What is the Prevalence Rate of incidents of Excessive Use of Force and Violence by Police Officers in Australia

The importance of the role played by law enforcers in this country can never be overemphasized. Police officers have for a long tine remained very committed to their work and have been the only major source of protection for many people and their property. Owing to the very nature of the work of police officers, it is important that they work closely with the people whom they serve. Without needing to preempt anything, this has not been the case in certain instances when police officers have had to use too much force to deal with civilians (Coady  James, 2000). While it is acceptable that the use of excessive force by police officers is sometimes provoked by civilians determined to break the law, many cases have been reported where there has been use of too much force and even violence on civilians who posed no threat to the police officers.

Criminal justice is paramount and it is the duty of the law enforcement agencies and the civilians to work towards ensuring that it is upheld at all times (Baker, 2009). This will not be possible if the very people who are required to maintain law and order engage in breaking it instead. In order, therefore, for law and order to be maintained and therefore criminal justice upheld, police officers must use their powers well and within the provisions of the law. An understanding of the prevalence rate of violent handling of suspects andor their treatment with too much force will go a long way in improving criminal justice practices in the country.

Police Brutality and the Law
The Australian law provides for police officers to act in a manner that does not in any way infringe on the rights of the citizens who they arrest or suspect to be law offenders. As such, although there are instances when the police officers can be allowed to use more force than normal, it is always the suspects legal and constitutional right to be treated as innocent unless one is proved guilty. Therefore, using too much force contradicts this very provision because an innocent Australian ought not to be forcibly handled. Yet such instances have continued to be reported and even witnessed all over the country. According to Baker (2009), there are incidences when the police officers themselves have accepted and confirmed that they do use more force than it is necessary because of different reasons. They just seem to agree with the public assertion that the police are sometimes the greatest law offenders that there can ever be (Baker, 2009).

Writing in the article Police confirmation of use of force in Australia To be or not to be carried in the Journal of Crime, Law and Social Change,  Baker uses a variety of informational sources to draw many conclusions regarding the prevalence of instances of use of excessive force by police officers (Baker, 2009). The most common trend is that where officers have been known or have admitted to having been forced to use force because they are under compulsion to perform and to produce quick results. Quoting from John Avery, a former police inspector who wrote Police Force or Service, baker insists that owing to the high frequency at which the police force is using force, it has become very difficult to uphold law and order in all the states of the country as fighting crime is largely dependent on the ability of the police or law enforcers to collaborate with the civilians (Baker, 2009). Such collaboration is pegged on the existence of cordial relations between the two sides but since the police is a literal force and not a service, the public has shied away from them. In fact, the police are more of enemies than are associates of the people. Baker makes the future state of being of criminal justice tenable by offering to point out the areas that are in need of addressing. Because of his widespread use of both secondary and primary sources of data including interviews from police officers themselves, his conclusion that most officers act on impulse means that the prevalence rate of the incidents is high enough (Baker, 2009).

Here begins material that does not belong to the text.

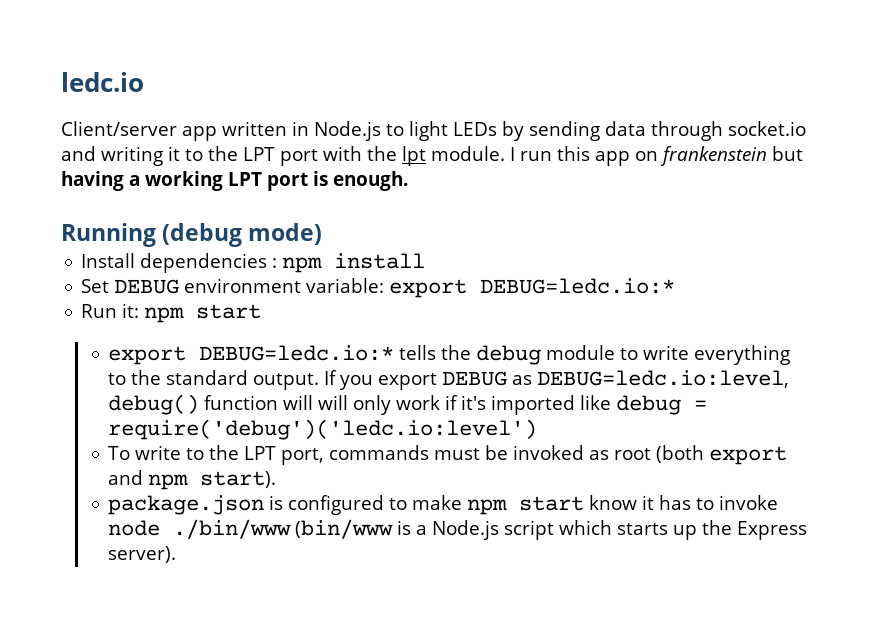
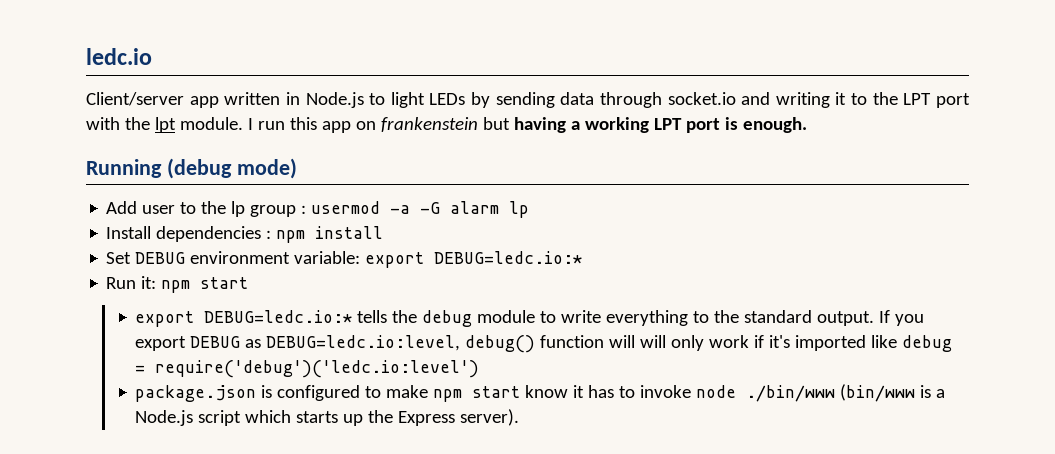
(323, 234) none -> [106,201,530,218] // Add user to the lp group : usermod -a -G alarm lp
[108,445,788,465] [108,470,277,490] // To write to the LPT port, commands must be invoked as root (both export and npm start). -> (480, 369) none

In yet another pointer to the high prevalence rate of police brutal incidences, Coady  James (2000) are of the view that the pretext that police officers have tended to use often to justify their extra-judicial acts has been that there has been a failure by suspects to comply with them. In a collection of articles on the issue published in the book Violence and police culture, it emerges that Australian police are increasingly becoming less friendly and this is jeopardizing not only the fight against crime in the country but also the efforts to improve criminal justice (Coady  James, 2000). According to the authors, there are suggestions for legal actions to be taken against such officers given the increased rate at which they are misusing their powers. Citing statutory and court proceedings of the past, they recommend tough actions against officers found to be breaking the law by meting violence on suspects (Coady  James, 2000). That legal institutions are generally weak has made the fight against the brutality of police more difficult. Sometimes, the force has been required to investigate claims of brutality against its own officers. This is a very ineffective way of handling the matter (Coady  James, 2000).

The use of violence by police officers has become a very common trend in Australia, a fact that is being attributed to a number of factors such as laxity in disciplinary measures against the officers found guilty, and pressure to produce quick results and please commanding officers or seniors. That there is a very high incidence of such cases is evidenced by the constant commentary on the subject and the great interest that the subject has generated. Because the fight against crime cannot succeed without there being cooperation between police officers and citizens, it is critical that such cases of use of violence when apprehending suspects or too much force to break up demonstrations and arrest suspects are stopped. This will further help improve criminal justice in the country.